Sidney Brouet strung up an old sash window on a hefty metal frame for 3 Station Road. Filling the lower half with lead, and hanging pendulous weights from pulleys to keep it hoisted up, the sculpture felt like a fragment of a silted, buried building. Brigitte Jurack’s Lake No.1 – Dead Sea was a similarly dark, but more diagrammatic, rendering of the contours of the invisible depths of the inland sea; standing up on a tripod support, one’s eyes could only glance over the lake’s surface, but the shape of the depths were graphically clear. Japanese twins Akiko and Masako Takada added to the fluvial mood with Sugarscape, a kind of geological landscape rendered in transparent bottles filled with various colours of sugar. And when I brushed against Tine Bech’s suspended black Rain Balloons, made them skitter across the floor and unleash the sound of pattering rain from the ingenious electronics inside, the whole room’s vision of wet, subterranean darkness was brilliantly complete.

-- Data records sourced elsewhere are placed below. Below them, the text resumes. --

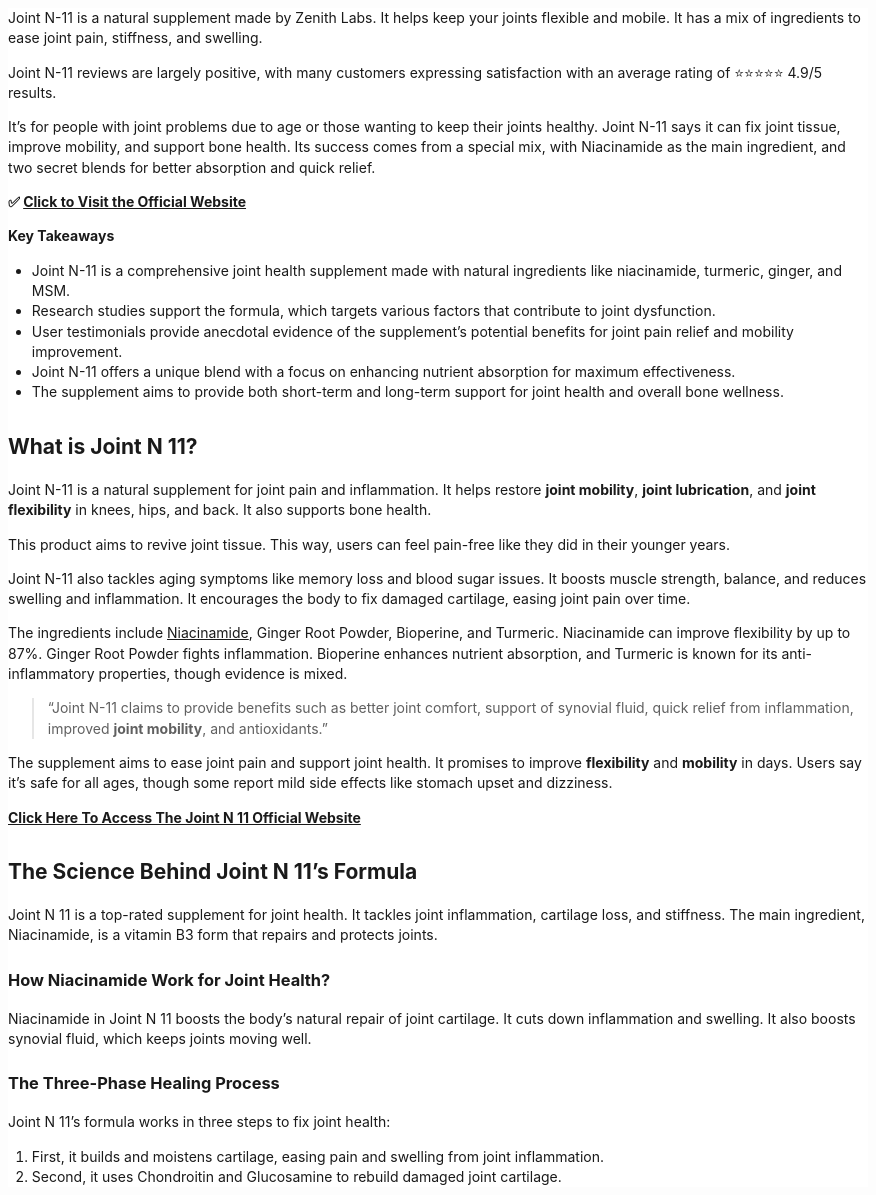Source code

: <div class="entry-content">
<p>Joint N-11 is a natural supplement made by Zenith Labs. It helps keep your joints flexible and mobile. It has a mix of ingredients to ease joint pain, stiffness, and swelling.</p>
<p>Joint N-11 reviews are largely positive, with many customers expressing satisfaction with an average rating of ⭐⭐⭐⭐⭐ 4.9/5 results.</p>
<p>It&rsquo;s for people with joint problems due to age or those wanting to keep their joints healthy. Joint N-11 says it can fix joint tissue, improve mobility, and support bone health. Its success comes from a special mix, with Niacinamide as the main ingredient, and two secret blends for better absorption and quick relief.</p>
<p><strong>✅&nbsp;<a href="https://2ly.link/27Qyy">Click to Visit the Official Website</a></strong></p>
<p><strong>Key Takeaways</strong></p>
<ul>
<li>Joint N-11 is a comprehensive joint health supplement made with natural ingredients like niacinamide, turmeric, ginger, and MSM.</li>
<li>Research studies support the formula, which targets various factors that contribute to joint dysfunction.</li>
<li>User testimonials provide anecdotal evidence of the supplement&rsquo;s potential benefits for joint pain relief and mobility improvement.</li>
<li>Joint N-11 offers a unique blend with a focus on enhancing nutrient absorption for maximum effectiveness.</li>
<li>The supplement aims to provide both short-term and long-term support for joint health and overall bone wellness.</li>
</ul>
<h2><span id="What_is_Joint_N_11" class="ez-toc-section"></span><strong>What is Joint N 11?</strong></h2>
<p>Joint N-11 is a natural supplement for joint pain and inflammation. It helps restore&nbsp;<strong>joint mobility</strong>,&nbsp;<strong>joint lubrication</strong>, and&nbsp;<strong>joint flexibility</strong>&nbsp;in knees, hips, and back. It also supports bone health.</p>
<p>This product aims to revive joint tissue. This way, users can feel pain-free like they did in their younger years.</p>
<p>Joint N-11 also tackles aging symptoms like memory loss and blood sugar issues. It boosts muscle strength, balance, and reduces swelling and inflammation. It encourages the body to fix damaged cartilage, easing joint pain over time.</p>
<p>The ingredients include&nbsp;<a href="https://2ly.link/27Qyy">Niacinamide</a>, Ginger Root Powder, Bioperine, and Turmeric. Niacinamide can improve flexibility by up to 87%. Ginger Root Powder fights inflammation. Bioperine enhances nutrient absorption, and Turmeric is known for its anti-inflammatory properties, though evidence is mixed.</p>
<blockquote>
<p>&ldquo;Joint N-11 claims to provide benefits such as better joint comfort, support of synovial fluid, quick relief from inflammation, improved&nbsp;<strong>joint mobility</strong>, and antioxidants.&rdquo;</p>
</blockquote>
<p>The supplement aims to ease joint pain and support joint health. It promises to improve&nbsp;<strong>flexibility</strong>&nbsp;and&nbsp;<strong>mobility</strong>&nbsp;in days. Users say it&rsquo;s safe for all ages, though some report mild side effects like stomach upset and dizziness.</p>
<p><a href="https://2ly.link/27Qyy"><strong>Click Here To Access The Joint N 11 Official Website</strong></a></p>
<h2><span id="The_Science_Behind_Joint_N_11s_Formula" class="ez-toc-section"></span><strong>The Science Behind Joint N 11&rsquo;s Formula</strong></h2>
<p>Joint N 11 is a top-rated supplement for joint health. It tackles joint inflammation, cartilage loss, and stiffness. The main ingredient, Niacinamide, is a vitamin B3 form that repairs and protects joints.</p>
<h3><span id="How_Niacinamide_Work_for_Joint_Health" class="ez-toc-section"></span><strong>How Niacinamide Work for Joint Health?</strong></h3>
<p>Niacinamide in Joint N 11 boosts the body&rsquo;s natural repair of joint cartilage. It cuts down inflammation and swelling. It also boosts synovial fluid, which keeps joints moving well.</p>
<h3><span id="The_Three-Phase_Healing_Process" class="ez-toc-section"></span><strong>The Three-Phase Healing Process</strong></h3>
<p>Joint N 11&rsquo;s formula works in three steps to fix joint health:</p>
<ol>
<li>First, it builds and moistens cartilage, easing pain and swelling from&nbsp;joint inflammation.</li>
<li>Second, it uses Chondroitin and Glucosamine to&nbsp;rebuild damaged joint cartilage.</li>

Unity doesn’t make a sensibility however, and looking closer, the inclinations of the contributors revealed themselves to be quite different. The variety of directions in the second, larger gallery made this clear. It was most evident in faintly abstract drawings that Tine Bech included to accompany the Rain Balloons: at first glance they may have resembled the outer reaches of the cosmos, but with suggestions of holes and hair, and titles like Space Pussy, one sensed that she wanted the body, the stars and the rain to mix in a metaphorical blend. Nevertheless, to some extent the show’s mood of ageing and weathering continued. Mhairi Vari’s assemblage of old tool-cupboard junk, Shed, was lent a mood of lively animation by being overrun with tiny discs of Plasticene: the floral design of the collapsed recliner on which the disused objects lay seemed to seep over them like a fantastical mould. In one of the most intriguingly, confidently unresolved installations, Invention of an Egg Timer, Jenny Dunseath erected various shapes and constructions of plywood and hardwood in arrangements that made one think one moment of Brancusi’s studio, the next of the playpen. In Alastair Mackie’s untitled sculpture – one of the most outwardly attractive in the show – the skulls of mice that he had unearthed from owl’s regurgitated pellets, were formed into a perfect ball. And Claire Morgan’s installation Come Fly With Me offered a painstaking arrangement of hanging nylon threads which brought together the attached dandelion seeds into a buoyant arrow shape. This, incidentally, won approval on the opening night, and was given the £500 Roy Noakes Award.

These artists seemed remarkably unmoved by a contemporary British art scene that is dominated by neo-Pop accents, by preoccupations with design, romantic fantasy and conceptual art. Far from striving to be modern, most dwelt on the poetics of age. And given that the market is always trying to turn up new moods with which to package young artists for sale, that steady resolve was reassuring.